Natürlich muss man wie immer Vorsicht walten lassen, da jeder die Welt aus einer ganz persönlichen Perspektive sieht, was bei Stieglitz auch nicht anders ist. Aufgrund seiner unvergleichlichen Erfahrungen und Kenntnisse ist es für den Laien jedoch besonders schwer zu erkennen, wo seine persönlichen Ansichten die Inhalte besonders verzerren.
Negativ stößt vor allem seine vergleichsweise geringe Kritik von Regimen in den sich entwickelnden Ländern auf: zwar streut er immer wieder entsprechende pauschale Mahnungen und Bemerkungen ein, konkret werden jedoch praktisch ausschließlich Forderungen an westliche Regierungen gestellt.
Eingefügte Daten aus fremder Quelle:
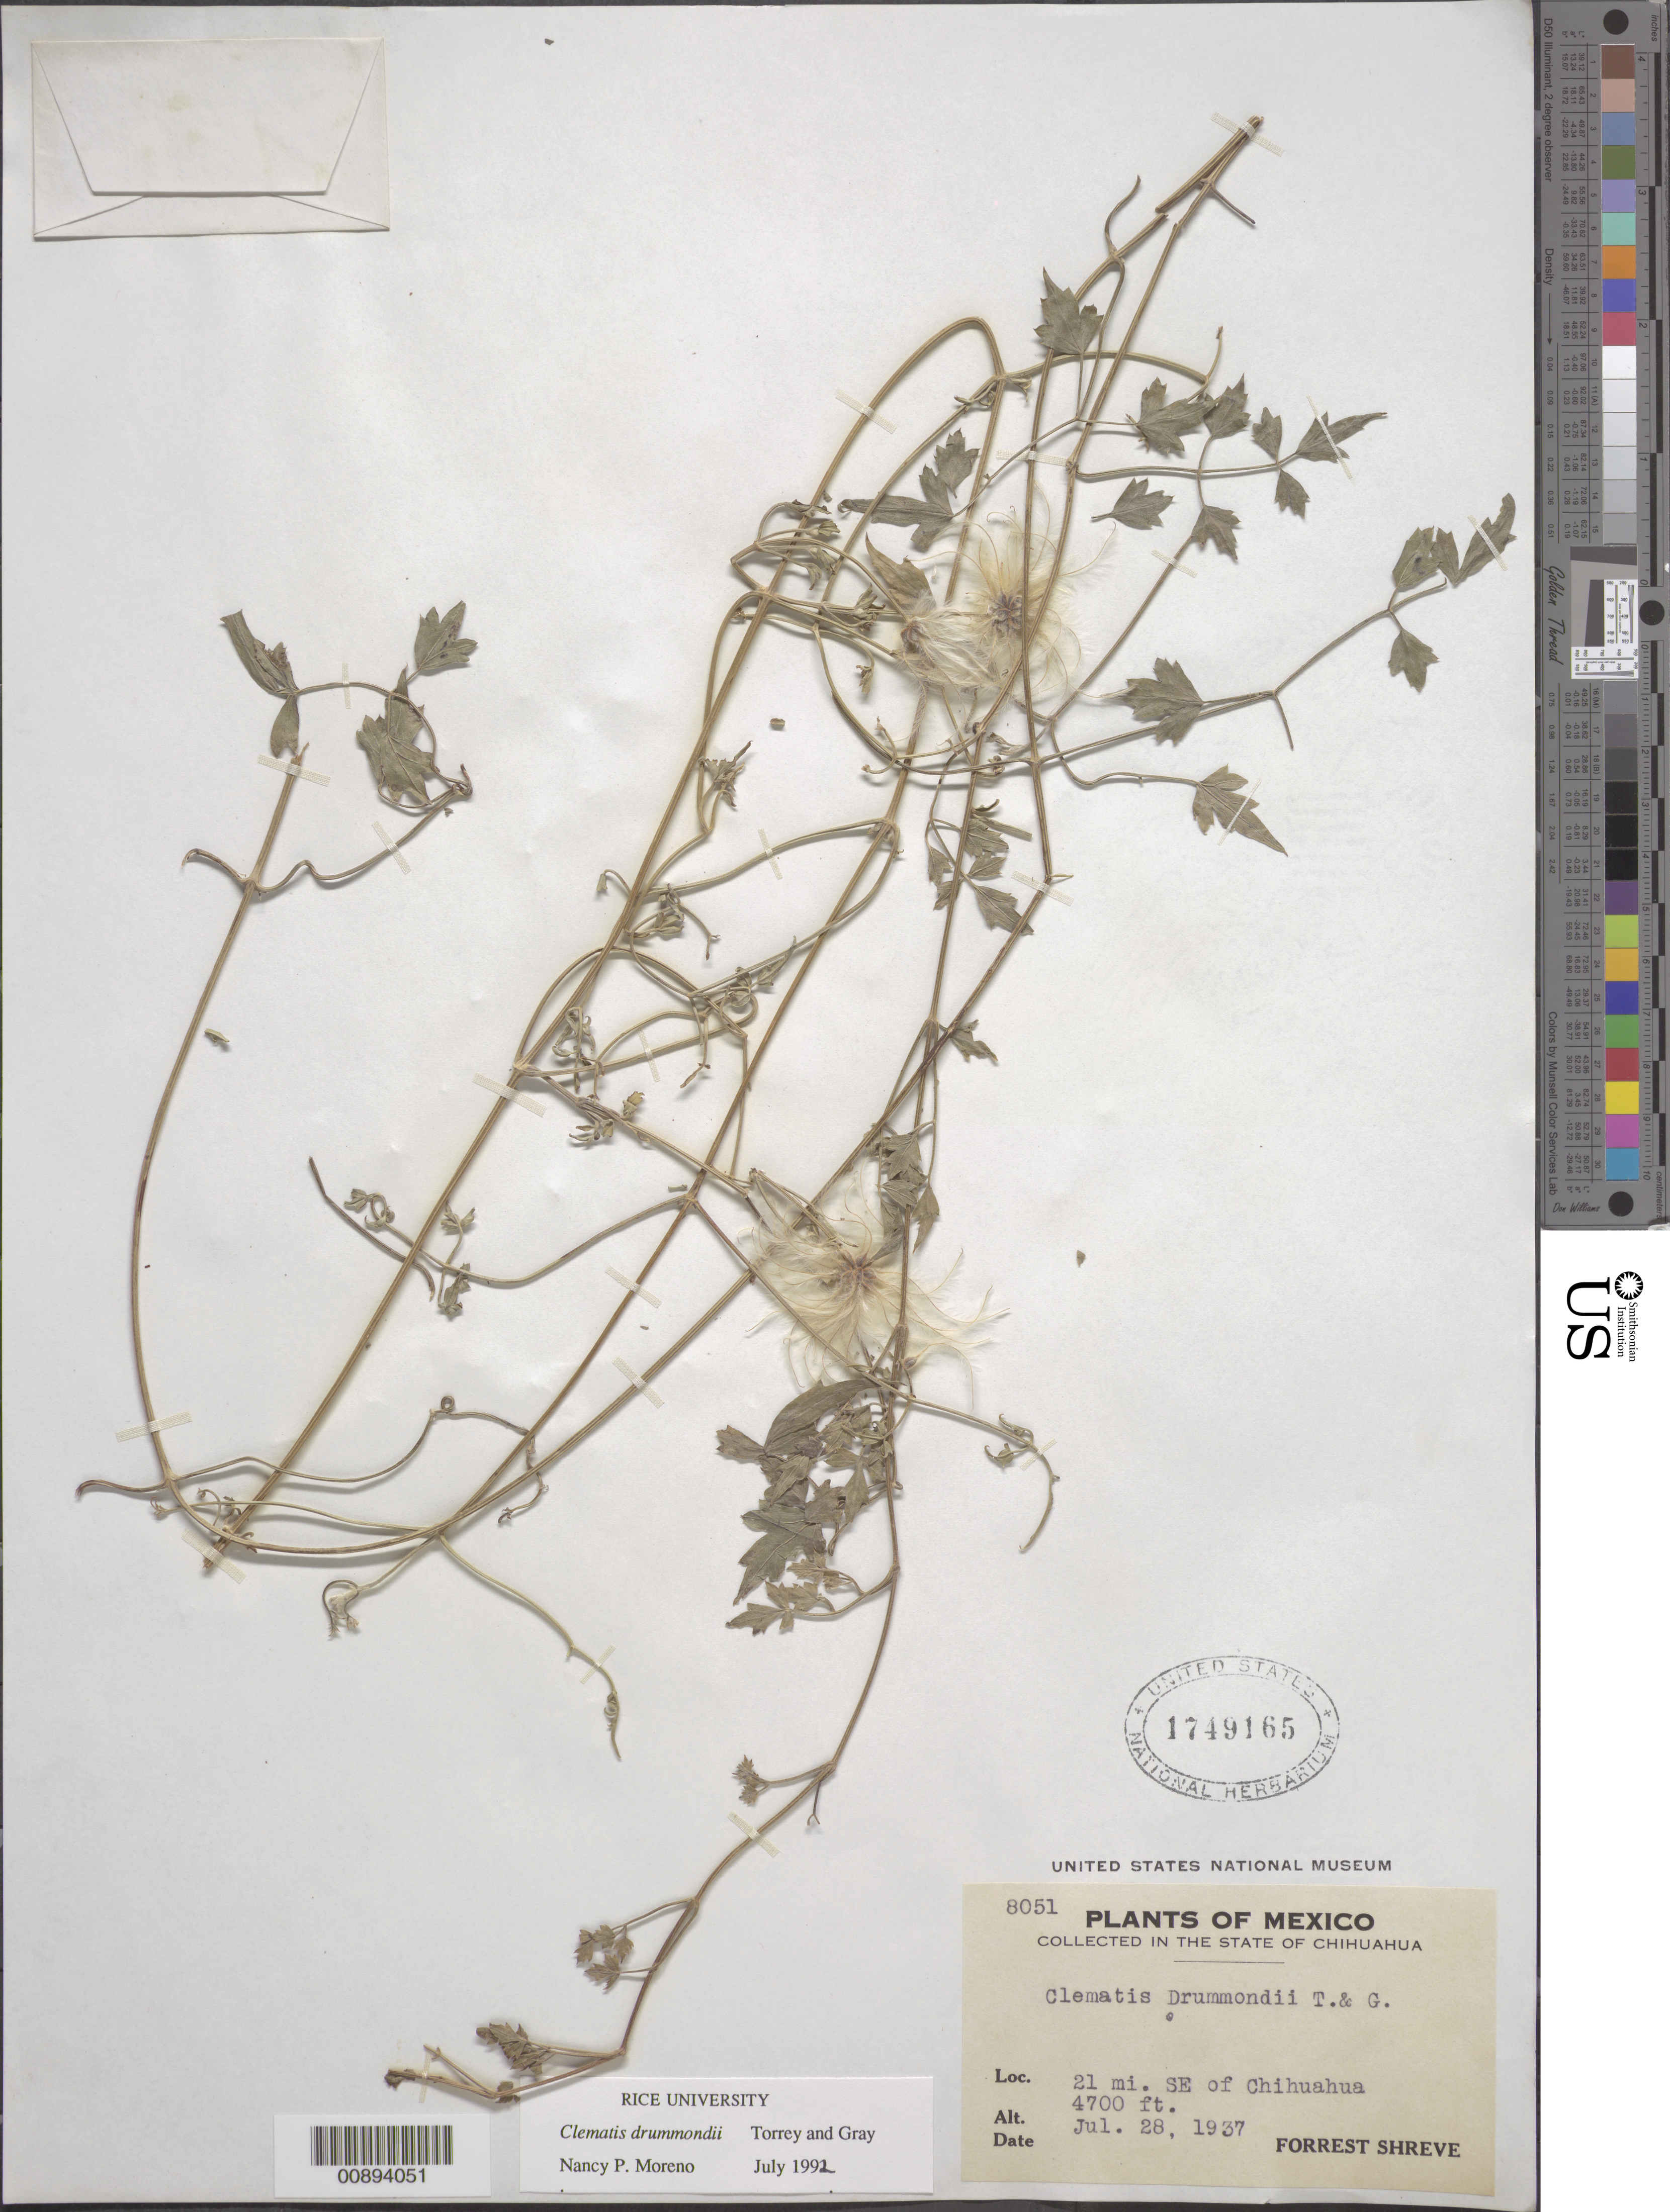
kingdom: Plantae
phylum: Tracheophyta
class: Magnoliopsida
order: Ranunculales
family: Ranunculaceae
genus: Clematis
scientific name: Clematis drummondii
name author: Torr. & A. Gray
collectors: F. Shreve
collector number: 8051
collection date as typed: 28 Jul 1937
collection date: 1937-07-28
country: Mexico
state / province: Chihuahua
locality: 21 mi. SE of Chihuahua, Chihuahua.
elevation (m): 1433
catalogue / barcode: US 1749165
Als Beispiel dieser fehlenden Distanz sei hier sein Lob für das Vorgehen der Regierung Putin zu nennen.
Vor allem jedoch seine weitgehenden Forderungen nach Demokratisierung internationaler Organisationen (DAS zentrale Anliegen des Buches), d.h. Übertrag von Entscheidungsbefugnissen, Sanktionsmöglichkeiten und Ressourcenallokation, verbunden mit entsprechenden Gewichtsverlagerungen hin zu Entwicklungsländern, ohne das entstehende Demokratiedefizit zu thematisieren, wenn dies unter der Prämisse der Gleichbehandlung von demokratisch gewählten Regierungen und Despoten erfolgt, muß als großes Minus genannt werden. Insbesondere, da einem derart international erfahrenen, analytischen Denker wie Stieglitz dieses Defizit bewußt sein muß!

Fazit: wer sich der angesprochenen Defizite bewußt ist, kann hier mehr über Globalisierung, ihre Mechanismen und Probleme lernen, als in sonst einem Buch.